What Is Factoring
Factoring has been around as long as commerce itself. It is the sale of your accounts receivable to a buyer (or factor), that lets your company access cash beyond its own equity based on the strength of your customer’s credit. Many companies need additional cash flow to support seasonal demands, growth, and more.
Types of Factoring
There are two types of factoring which are frequently used.
- Discount Factoring / Recourse Factoring
- Traditional Factoring / Non Recourse Factoring
Discount Factoring / Recourse Factoring
Discount factoring, also known as recourse factoring, provides your business with flexible and immediate cash on your accounts receivable invoices. You can expect to see up to 90% of the eligible funds from the invoices immediately. Once your customer has paid you will receive the balance. We retain a small administrative fee to cover our expenses for interacting with your client and arranging payment details. This product gives you the opportunity to grow, restructure, take advantage of supplier discounts through volume purchases or early payments, or even to fund payroll.

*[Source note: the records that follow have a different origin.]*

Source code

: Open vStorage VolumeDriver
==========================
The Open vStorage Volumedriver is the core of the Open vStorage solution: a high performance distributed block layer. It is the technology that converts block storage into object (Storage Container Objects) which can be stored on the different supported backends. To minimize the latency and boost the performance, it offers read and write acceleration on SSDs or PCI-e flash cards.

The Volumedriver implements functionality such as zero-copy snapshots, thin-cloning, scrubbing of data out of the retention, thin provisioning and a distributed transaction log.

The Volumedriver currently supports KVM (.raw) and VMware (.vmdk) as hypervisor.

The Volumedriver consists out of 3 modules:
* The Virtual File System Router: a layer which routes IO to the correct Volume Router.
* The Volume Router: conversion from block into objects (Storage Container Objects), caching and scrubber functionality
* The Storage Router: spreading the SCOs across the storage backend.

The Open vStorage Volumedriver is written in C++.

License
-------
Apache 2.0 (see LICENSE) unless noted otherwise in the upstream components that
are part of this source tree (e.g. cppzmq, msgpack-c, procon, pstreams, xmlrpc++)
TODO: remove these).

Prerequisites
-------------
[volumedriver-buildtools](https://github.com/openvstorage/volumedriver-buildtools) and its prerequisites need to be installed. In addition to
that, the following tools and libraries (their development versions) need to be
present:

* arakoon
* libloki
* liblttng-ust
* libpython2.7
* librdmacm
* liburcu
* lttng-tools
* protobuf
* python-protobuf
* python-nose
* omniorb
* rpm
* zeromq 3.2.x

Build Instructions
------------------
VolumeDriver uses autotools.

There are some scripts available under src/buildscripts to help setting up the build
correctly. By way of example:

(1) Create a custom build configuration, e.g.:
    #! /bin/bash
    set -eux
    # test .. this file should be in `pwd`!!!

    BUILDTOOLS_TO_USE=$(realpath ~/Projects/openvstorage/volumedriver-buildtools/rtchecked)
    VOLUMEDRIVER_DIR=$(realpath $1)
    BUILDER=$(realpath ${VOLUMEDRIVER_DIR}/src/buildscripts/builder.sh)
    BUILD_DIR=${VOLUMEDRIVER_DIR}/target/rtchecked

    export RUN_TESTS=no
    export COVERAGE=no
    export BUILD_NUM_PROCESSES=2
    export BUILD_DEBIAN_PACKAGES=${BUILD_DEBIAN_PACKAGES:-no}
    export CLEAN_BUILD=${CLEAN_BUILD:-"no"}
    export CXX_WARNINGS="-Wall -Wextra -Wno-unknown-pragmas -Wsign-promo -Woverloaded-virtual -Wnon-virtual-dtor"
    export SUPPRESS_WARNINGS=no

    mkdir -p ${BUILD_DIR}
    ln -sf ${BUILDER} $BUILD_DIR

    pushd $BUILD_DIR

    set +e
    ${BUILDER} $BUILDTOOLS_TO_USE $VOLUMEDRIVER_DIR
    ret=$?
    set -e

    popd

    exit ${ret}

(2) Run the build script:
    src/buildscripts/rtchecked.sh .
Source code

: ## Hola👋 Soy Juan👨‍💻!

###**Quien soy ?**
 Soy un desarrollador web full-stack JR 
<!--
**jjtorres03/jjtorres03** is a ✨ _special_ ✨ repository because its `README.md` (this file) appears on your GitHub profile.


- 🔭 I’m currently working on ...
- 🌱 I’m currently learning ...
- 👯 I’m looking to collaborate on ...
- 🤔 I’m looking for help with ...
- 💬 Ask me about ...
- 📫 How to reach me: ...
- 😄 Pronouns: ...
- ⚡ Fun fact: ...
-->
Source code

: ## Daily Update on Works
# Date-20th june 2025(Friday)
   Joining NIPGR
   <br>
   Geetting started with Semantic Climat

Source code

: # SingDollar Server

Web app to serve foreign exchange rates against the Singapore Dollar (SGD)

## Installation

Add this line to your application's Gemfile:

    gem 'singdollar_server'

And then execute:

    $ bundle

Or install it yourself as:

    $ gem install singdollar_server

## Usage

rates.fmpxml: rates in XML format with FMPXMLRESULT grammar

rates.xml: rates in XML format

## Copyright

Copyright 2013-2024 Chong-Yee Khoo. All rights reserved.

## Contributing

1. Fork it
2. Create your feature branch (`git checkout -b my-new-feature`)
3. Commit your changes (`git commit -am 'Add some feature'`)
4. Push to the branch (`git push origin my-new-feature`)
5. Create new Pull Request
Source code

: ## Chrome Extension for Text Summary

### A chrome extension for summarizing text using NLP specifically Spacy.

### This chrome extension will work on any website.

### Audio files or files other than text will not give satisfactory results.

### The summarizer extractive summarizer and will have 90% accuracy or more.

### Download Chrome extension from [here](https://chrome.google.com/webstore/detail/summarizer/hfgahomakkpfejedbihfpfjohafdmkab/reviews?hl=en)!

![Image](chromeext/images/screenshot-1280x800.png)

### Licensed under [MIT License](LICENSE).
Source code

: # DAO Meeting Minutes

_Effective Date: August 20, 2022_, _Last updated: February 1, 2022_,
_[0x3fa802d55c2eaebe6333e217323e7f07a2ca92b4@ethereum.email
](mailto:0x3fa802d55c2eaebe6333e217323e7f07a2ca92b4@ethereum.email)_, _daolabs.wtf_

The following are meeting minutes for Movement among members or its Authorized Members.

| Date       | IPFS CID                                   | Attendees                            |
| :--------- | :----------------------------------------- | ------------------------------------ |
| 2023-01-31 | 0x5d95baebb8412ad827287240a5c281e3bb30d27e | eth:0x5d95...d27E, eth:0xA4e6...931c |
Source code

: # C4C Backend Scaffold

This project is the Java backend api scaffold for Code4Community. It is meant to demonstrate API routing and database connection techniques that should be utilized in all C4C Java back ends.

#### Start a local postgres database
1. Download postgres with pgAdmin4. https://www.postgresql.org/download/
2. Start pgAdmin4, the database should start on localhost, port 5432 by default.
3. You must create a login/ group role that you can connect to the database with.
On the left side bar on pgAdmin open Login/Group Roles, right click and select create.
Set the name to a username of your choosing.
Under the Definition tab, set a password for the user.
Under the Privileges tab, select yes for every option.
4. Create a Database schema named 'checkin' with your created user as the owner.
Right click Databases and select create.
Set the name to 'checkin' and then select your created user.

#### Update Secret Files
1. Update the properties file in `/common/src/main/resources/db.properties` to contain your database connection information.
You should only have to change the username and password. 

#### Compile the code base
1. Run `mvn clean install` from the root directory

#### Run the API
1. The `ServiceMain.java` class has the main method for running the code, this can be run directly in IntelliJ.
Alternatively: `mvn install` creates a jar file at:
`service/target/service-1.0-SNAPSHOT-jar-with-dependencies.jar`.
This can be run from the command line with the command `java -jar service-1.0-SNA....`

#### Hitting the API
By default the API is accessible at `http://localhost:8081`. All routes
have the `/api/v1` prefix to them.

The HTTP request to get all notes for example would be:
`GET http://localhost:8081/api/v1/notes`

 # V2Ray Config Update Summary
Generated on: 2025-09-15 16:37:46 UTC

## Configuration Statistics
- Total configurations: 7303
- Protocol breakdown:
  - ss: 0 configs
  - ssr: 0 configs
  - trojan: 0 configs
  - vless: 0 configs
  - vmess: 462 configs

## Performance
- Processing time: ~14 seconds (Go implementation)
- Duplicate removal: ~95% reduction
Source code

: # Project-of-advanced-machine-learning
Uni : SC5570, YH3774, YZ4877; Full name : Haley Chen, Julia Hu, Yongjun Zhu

Traditional Factoring / Non Recourse Factoring
Traditional factoring, also known as non-recourse factoring is available for both domestic and international situations, and provides your business with outsourced credit and collection services as well as optional funding. Prior to shipping an order or providing services to a customer you can contact our credit department to determine if the customer is credit approved. Empire may make advances up to 90% of the invoice amount within 24 hours. The invoices that are credit approved will be paid to you at maturity even if the customer has financial inability to pay as Empire has assumed the credit risk of the approved invoices.